Pablo era un niño inteligente y sano. Por mucho que los comunicados insistieran en que Scilla era indetectable a simple vista en sus primeras fases, no podía creer que hubiese enfermado. En ese momento, como si fuese un puzzle, empezó a tomar forma en su cabeza una idea compuesta por fragmentos de conversaciones que habían llegado a sus oídos. No era la primera vez que oía cuestionar a la Autoridad, corrupta y culpable de la escasez de suministros. Había quien decía que la Ley de cuarentena era una gran mentira utilizada para controlar a la mano de obra barata; y que una élite vivía en la superficie (perfectamente habitable) con todo tipo de comodidades.
Hace años nadie se hubiese permitido llegar a otra persona estos comentarios, pero la constante escasez hacía que el férreo control de la autoridad fuese cada vez más difícil de sobrellevar.
Fran miró por última vez a su mujer, envolvió la azada con su chaqueta y salió de la casa.
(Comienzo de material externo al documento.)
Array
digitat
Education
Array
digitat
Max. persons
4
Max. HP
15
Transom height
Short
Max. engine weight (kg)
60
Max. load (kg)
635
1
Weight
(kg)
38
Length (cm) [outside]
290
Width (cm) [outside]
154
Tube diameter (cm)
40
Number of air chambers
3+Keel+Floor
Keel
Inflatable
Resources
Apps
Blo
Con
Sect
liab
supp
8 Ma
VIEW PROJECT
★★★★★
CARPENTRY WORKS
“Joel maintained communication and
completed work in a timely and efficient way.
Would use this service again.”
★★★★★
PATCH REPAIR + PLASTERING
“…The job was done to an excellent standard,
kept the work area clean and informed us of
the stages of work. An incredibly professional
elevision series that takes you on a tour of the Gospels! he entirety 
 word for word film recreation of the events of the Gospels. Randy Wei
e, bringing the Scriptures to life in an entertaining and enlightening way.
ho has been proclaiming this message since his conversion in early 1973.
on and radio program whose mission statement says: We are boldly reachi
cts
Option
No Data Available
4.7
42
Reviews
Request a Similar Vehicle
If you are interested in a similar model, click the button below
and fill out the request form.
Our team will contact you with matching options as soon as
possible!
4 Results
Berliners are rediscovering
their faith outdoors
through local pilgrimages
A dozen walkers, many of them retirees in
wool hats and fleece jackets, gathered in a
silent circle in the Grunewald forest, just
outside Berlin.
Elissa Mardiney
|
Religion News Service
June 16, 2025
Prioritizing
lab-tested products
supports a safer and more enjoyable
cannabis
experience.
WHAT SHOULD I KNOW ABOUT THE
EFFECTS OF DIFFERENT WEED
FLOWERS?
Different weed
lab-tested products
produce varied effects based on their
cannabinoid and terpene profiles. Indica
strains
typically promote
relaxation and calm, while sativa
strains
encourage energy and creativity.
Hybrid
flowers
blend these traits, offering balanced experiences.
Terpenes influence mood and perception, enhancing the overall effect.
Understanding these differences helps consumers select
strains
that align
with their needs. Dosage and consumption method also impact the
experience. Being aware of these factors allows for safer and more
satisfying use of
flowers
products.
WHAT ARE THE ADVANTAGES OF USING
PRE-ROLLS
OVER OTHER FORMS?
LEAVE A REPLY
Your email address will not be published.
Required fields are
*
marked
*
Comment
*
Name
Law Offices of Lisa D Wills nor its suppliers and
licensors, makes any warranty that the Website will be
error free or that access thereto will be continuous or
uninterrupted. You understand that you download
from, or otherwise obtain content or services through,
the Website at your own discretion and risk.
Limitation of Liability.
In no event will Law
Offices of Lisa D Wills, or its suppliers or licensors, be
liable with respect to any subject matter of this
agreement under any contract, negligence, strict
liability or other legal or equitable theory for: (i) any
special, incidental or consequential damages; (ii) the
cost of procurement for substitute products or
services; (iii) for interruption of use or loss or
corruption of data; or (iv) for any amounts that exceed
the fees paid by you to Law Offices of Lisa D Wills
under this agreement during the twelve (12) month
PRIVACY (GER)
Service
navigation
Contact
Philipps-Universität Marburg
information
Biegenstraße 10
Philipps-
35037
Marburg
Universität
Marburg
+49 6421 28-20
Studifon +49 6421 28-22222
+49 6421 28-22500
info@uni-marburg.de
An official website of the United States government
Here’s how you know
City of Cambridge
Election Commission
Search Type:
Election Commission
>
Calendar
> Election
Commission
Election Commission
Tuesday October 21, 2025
El alumbrado del túnel era azul —es decir, era de noche en la colonia—, y se dirigió por las galerías solitarias hacia la casa de Andrés, una de las pocas personas a las que podía llamar amigo.
Cuando abrió la puerta, sin mediar palabra, Fran le golpeó fuertemente en la sien. Andrés se desplomó inerte. Era sanitario, y Fran confiaba en poder utilizar su acreditación para introducirse en los centros de cuarentena.
La colonia, de unos ocho mil habitantes distribuidos en interminables galerías, discurría ante sus ojos mientras utilizaba una cabina de transporte. El centro de Cuarentena se encontraba en uno de los extremos del complejo subterráneo.
Rebasó el primer control sin problema, seguramente porque el uniforme sanitario de Andrés le quedaba perfectamente. Sin embargo se vio obligado a utilizar la azada con contundencia (oculta en una de las bolsas del pantalón) cuando en un segundo control el guardia de seguridad comenzó a examinar con detenimiento la acreditación. Mientras el guardia caía, Fran se abalanzó contra el compañero, pero este había desenfundado su arma reglamentaria y abrió fuego. Sintió el impacto en un costado al tiempo que descargaba la propia azada en el cuello de su agresor.
El centinela caído intentaba infructuosamente cortar la hemorragia con la mano. Fran recogió su arma, al mismo tiempo que empezaba a sonar una sirena de alarma. Arrastró el cuerpo inconsciente del primer guardia y se parapetó detrás de él, poniéndole el revólver en la sien. Sentía como su sangre fluía por el costado.
El grupo no tardó en llegar; una decena de hombres armados con un oficial al frente le apuntaron con sus pistolas.
—Quiero ver a mi hijo —logró articular.
El oficial le miró unos segundos, suspiró e hizo un gesto con la mano. El resto de guardias bajó las armas.
—Eso no tiene buen aspecto —dijo, señalando a la herida de Fran.
—Le digo que quiero a mi hijo… o mato a este hombre.
El oficial se acercó despacio y se agachó a su altura.
—Tengo que explicarle una cosa. La Tierra está muerta, la vida en ella ya no es sostenible. Creo que cada habitante de la Colonia lo sabe en el fondo. Nos queda muy poco tiempo.
—Mi hijo… —volvía a insistir Fran.
—Lo de Scilla es falso. Su hijo fue seleccionado para ser colono en una de las lunas de Júpiter. No le volverá a ver. Es a ese proyecto de colonización a donde hemos destinado todos nuestros recursos.
Fran bajó el arma.
—Entonces nosotros…
El oficial asintió con una mirada triste y compasiva.
—Somos los que se quedan.
Los que se quedan. (2018). Manuel Callejo.